_WHAT YOU WILL DO_
The word "BigTIFF" appears in some lines of the listing below; report how many such lines there are, and nothing else.

_RECORDS_
——

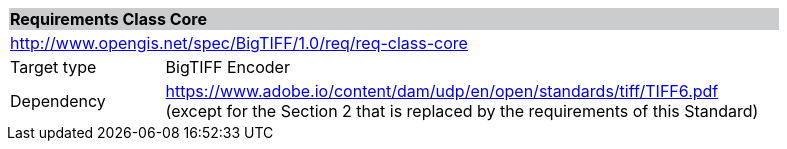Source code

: [cols="1,4",width="90%"]
|===
2+|*Requirements Class Core* {set:cellbgcolor:#CACCCE}
2+|http://www.opengis.net/spec/BigTIFF/1.0/req/req-class-core {set:cellbgcolor:#FFFFFF}
|Target type |BigTIFF Encoder
|Dependency |https://www.adobe.io/content/dam/udp/en/open/standards/tiff/TIFF6.pdf (except for the Section 2 that is replaced by the requirements of this Standard)
|===
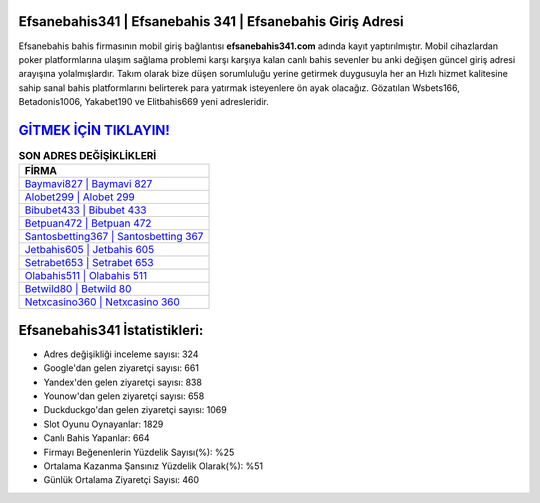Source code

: ﻿Efsanebahis341 | Efsanebahis 341 | Efsanebahis Giriş Adresi
===================================

.. image:: images/efsanebahis-giris.jpg
   :width: 600
   
Efsanebahis bahis firmasının mobil giriş bağlantısı **efsanebahis341.com** adında kayıt yaptırılmıştır. Mobil cihazlardan poker platformlarına ulaşım sağlama problemi karşı karşıya kalan canlı bahis sevenler bu anki değişen güncel giriş adresi arayışına yolalmışlardır. Takım olarak bize düşen sorumluluğu yerine getirmek duygusuyla her an Hızlı hizmet kalitesine sahip sanal bahis platformlarını belirterek para yatırmak isteyenlere ön ayak olacağız. Gözatılan Wsbets166, Betadonis1006, Yakabet190 ve Elitbahis669 yeni adresleridir.

`GİTMEK İÇİN TIKLAYIN! <https://uclck.me/gonow>`_
==============

.. list-table:: **SON ADRES DEĞİŞİKLİKLERİ**
   :widths: 100
   :header-rows: 1

   * - FİRMA
   * - `Baymavi827 | Baymavi 827 <baymavi827-baymavi-827-baymavi-giris-adresi.html>`_
   * - `Alobet299 | Alobet 299 <alobet299-alobet-299-alobet-giris-adresi.html>`_
   * - `Bibubet433 | Bibubet 433 <bibubet433-bibubet-433-bibubet-giris-adresi.html>`_	 
   * - `Betpuan472 | Betpuan 472 <betpuan472-betpuan-472-betpuan-giris-adresi.html>`_	 
   * - `Santosbetting367 | Santosbetting 367 <santosbetting367-santosbetting-367-santosbetting-giris-adresi.html>`_ 
   * - `Jetbahis605 | Jetbahis 605 <jetbahis605-jetbahis-605-jetbahis-giris-adresi.html>`_
   * - `Setrabet653 | Setrabet 653 <setrabet653-setrabet-653-setrabet-giris-adresi.html>`_	 
   * - `Olabahis511 | Olabahis 511 <olabahis511-olabahis-511-olabahis-giris-adresi.html>`_
   * - `Betwild80 | Betwild 80 <betwild80-betwild-80-betwild-giris-adresi.html>`_
   * - `Netxcasino360 | Netxcasino 360 <netxcasino360-netxcasino-360-netxcasino-giris-adresi.html>`_
	 
Efsanebahis341 İstatistikleri:
===================================	 
* Adres değişikliği inceleme sayısı: 324
* Google'dan gelen ziyaretçi sayısı: 661
* Yandex'den gelen ziyaretçi sayısı: 838
* Younow'dan gelen ziyaretçi sayısı: 658
* Duckduckgo'dan gelen ziyaretçi sayısı: 1069
* Slot Oyunu Oynayanlar: 1829
* Canlı Bahis Yapanlar: 664
* Firmayı Beğenenlerin Yüzdelik Sayısı(%): %25
* Ortalama Kazanma Şansınız Yüzdelik Olarak(%): %51
* Günlük Ortalama Ziyaretçi Sayısı: 460
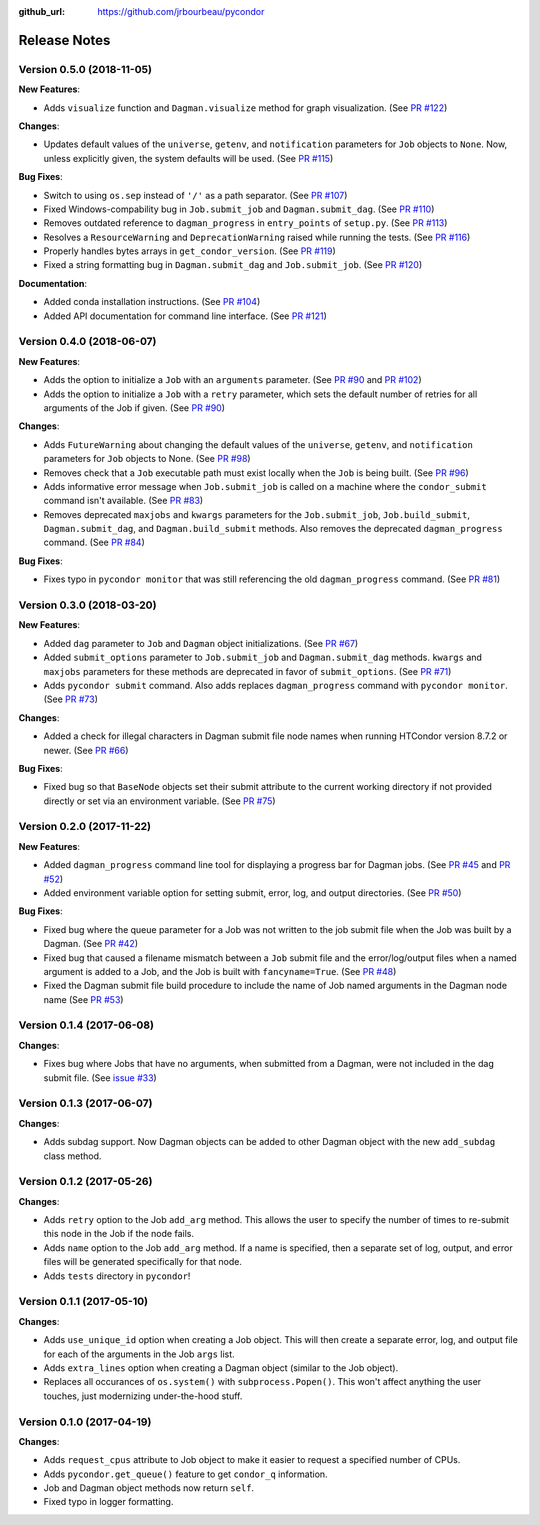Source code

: .. _changelog:

:github_url: https://github.com/jrbourbeau/pycondor

*************
Release Notes
*************

Version 0.5.0 (2018-11-05)
--------------------------

**New Features**:

- Adds ``visualize`` function and ``Dagman.visualize`` method for graph
  visualization. (See `PR #122 <https://github.com/jrbourbeau/pycondor/pull/122>`_)

**Changes**:

- Updates default values of the ``universe``, ``getenv``, and
  ``notification`` parameters for ``Job`` objects to ``None``. Now, unless
  explicitly given, the system defaults will be used.
  (See `PR #115 <https://github.com/jrbourbeau/pycondor/pull/115>`_)

**Bug Fixes**:

- Switch to using ``os.sep`` instead of ``'/'`` as a path separator.
  (See `PR #107 <https://github.com/jrbourbeau/pycondor/pull/107>`_)
- Fixed Windows-compability bug in ``Job.submit_job`` and ``Dagman.submit_dag``.
  (See `PR #110 <https://github.com/jrbourbeau/pycondor/pull/110>`_)
- Removes outdated reference to ``dagman_progress`` in ``entry_points`` of
  ``setup.py``. (See `PR #113 <https://github.com/jrbourbeau/pycondor/pull/113>`_)
- Resolves a ``ResourceWarning`` and ``DeprecationWarning`` raised while
  running the tests. (See `PR #116 <https://github.com/jrbourbeau/pycondor/pull/116>`_)
- Properly handles bytes arrays in ``get_condor_version``. (See `PR #119 <https://github.com/jrbourbeau/pycondor/pull/119>`_)
- Fixed a string formatting bug in ``Dagman.submit_dag`` and ``Job.submit_job``. (See `PR #120 <https://github.com/jrbourbeau/pycondor/pull/120>`_)

**Documentation**:

- Added conda installation instructions.
  (See `PR #104 <https://github.com/jrbourbeau/pycondor/pull/104>`_)
- Added API documentation for command line interface.
  (See `PR #121 <https://github.com/jrbourbeau/pycondor/pull/121>`_)


Version 0.4.0 (2018-06-07)
--------------------------

**New Features**:

- Adds the option to initialize a ``Job`` with an ``arguments`` parameter.
  (See `PR #90 <https://github.com/jrbourbeau/pycondor/pull/90>`_ and
  `PR #102 <https://github.com/jrbourbeau/pycondor/pull/102>`_)
- Adds the option to initialize a ``Job`` with a ``retry`` parameter, which
  sets the default number of retries for all arguments of the Job if given.
  (See `PR #90 <https://github.com/jrbourbeau/pycondor/pull/90>`_)

**Changes**:

- Adds ``FutureWarning`` about changing the default values of the ``universe``, ``getenv``, and ``notification`` parameters for ``Job`` objects to None. (See `PR #98 <https://github.com/jrbourbeau/pycondor/pull/98>`_)
- Removes check that a ``Job`` executable path must exist locally when the ``Job`` is being built.
  (See `PR #96 <https://github.com/jrbourbeau/pycondor/pull/96>`_)
- Adds informative error message when ``Job.submit_job`` is called on a machine where the ``condor_submit`` command isn't available. (See `PR #83 <https://github.com/jrbourbeau/pycondor/pull/83>`_)
- Removes deprecated ``maxjobs`` and ``kwargs`` parameters for the ``Job.submit_job``, ``Job.build_submit``, ``Dagman.submit_dag``, and ``Dagman.build_submit`` methods. Also removes the deprecated ``dagman_progress`` command. (See `PR #84 <https://github.com/jrbourbeau/pycondor/pull/84>`_)


**Bug Fixes**:

- Fixes typo in ``pycondor monitor`` that was still referencing the old ``dagman_progress`` command. (See `PR #81 <https://github.com/jrbourbeau/pycondor/pull/81>`_)


Version 0.3.0 (2018-03-20)
--------------------------

**New Features**:

* Added ``dag`` parameter to ``Job`` and ``Dagman`` object initializations. (See `PR #67 <https://github.com/jrbourbeau/pycondor/pull/67>`_)
* Added ``submit_options`` parameter to ``Job.submit_job`` and ``Dagman.submit_dag`` methods. ``kwargs`` and ``maxjobs`` parameters for these methods are deprecated in favor of ``submit_options``. (See `PR #71 <https://github.com/jrbourbeau/pycondor/pull/71>`_)
* Adds ``pycondor submit`` command. Also adds replaces ``dagman_progress`` command with ``pycondor monitor``. (See `PR #73 <https://github.com/jrbourbeau/pycondor/pull/73>`_)

**Changes**:

* Added a check for illegal characters in Dagman submit file node names when running HTCondor version 8.7.2 or newer. (See `PR #66 <https://github.com/jrbourbeau/pycondor/pull/66>`_)


**Bug Fixes**:

* Fixed bug so that ``BaseNode`` objects set their submit attribute to the current working directory if not provided directly or set via an environment variable. (See `PR #75 <https://github.com/jrbourbeau/pycondor/pull/75>`_)


Version 0.2.0 (2017-11-22)
--------------------------

**New Features**:

* Added ``dagman_progress`` command line tool for displaying a progress bar for Dagman jobs. (See `PR #45 <https://github.com/jrbourbeau/pycondor/pull/45>`_ and `PR #52 <https://github.com/jrbourbeau/pycondor/pull/52>`_)
* Added environment variable option for setting submit, error, log, and output directories. (See `PR #50 <https://github.com/jrbourbeau/pycondor/pull/50>`_)

**Bug Fixes**:

* Fixed bug where the queue parameter for a Job was not written to the job submit file when the Job was built by a Dagman. (See `PR #42 <https://github.com/jrbourbeau/pycondor/pull/42>`_)
* Fixed bug that caused a filename mismatch between a ``Job`` submit file and the error/log/output files when a named argument is added to a Job, and the Job is built with ``fancyname=True``. (See `PR #48 <https://github.com/jrbourbeau/pycondor/pull/48>`_)
* Fixed the Dagman submit file build procedure to include the name of Job named arguments in the Dagman node name (See `PR #53 <https://github.com/jrbourbeau/pycondor/pull/53>`_)


Version 0.1.4 (2017-06-08)
--------------------------

**Changes**:

* Fixes bug where Jobs that have no arguments, when submitted from a Dagman, were not included in the dag submit file. (See `issue #33 <https://github.com/jrbourbeau/pycondor/issues/33>`_)


Version 0.1.3 (2017-06-07)
--------------------------

**Changes**:

* Adds subdag support. Now Dagman objects can be added to other Dagman object with the new ``add_subdag`` class method.


Version 0.1.2 (2017-05-26)
--------------------------

**Changes**:

* Adds ``retry`` option to the Job ``add_arg`` method. This allows the user to specify the number of times to re-submit this node in the Job if the node fails.
* Adds ``name`` option to the Job ``add_arg`` method. If a name is specified, then a separate set of log, output, and error files will be generated specifically for that node.
* Adds ``tests`` directory in ``pycondor``!


Version 0.1.1 (2017-05-10)
--------------------------

**Changes**:

* Adds ``use_unique_id`` option when creating a Job object. This will then create a separate error, log, and output file for each of the arguments in the Job ``args`` list.
* Adds ``extra_lines`` option when creating a Dagman object (similar to the Job object).
* Replaces all occurances of ``os.system()`` with ``subprocess.Popen()``. This won't affect anything the user touches, just modernizing under-the-hood stuff.


Version 0.1.0 (2017-04-19)
--------------------------

**Changes**:

* Adds ``request_cpus`` attribute to Job object to make it easier to request a specified number of CPUs.
* Adds ``pycondor.get_queue()`` feature to get ``condor_q`` information.
* Job and Dagman object methods now return ``self``.
* Fixed typo in logger formatting.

——

_YOUR RESPONSE_
2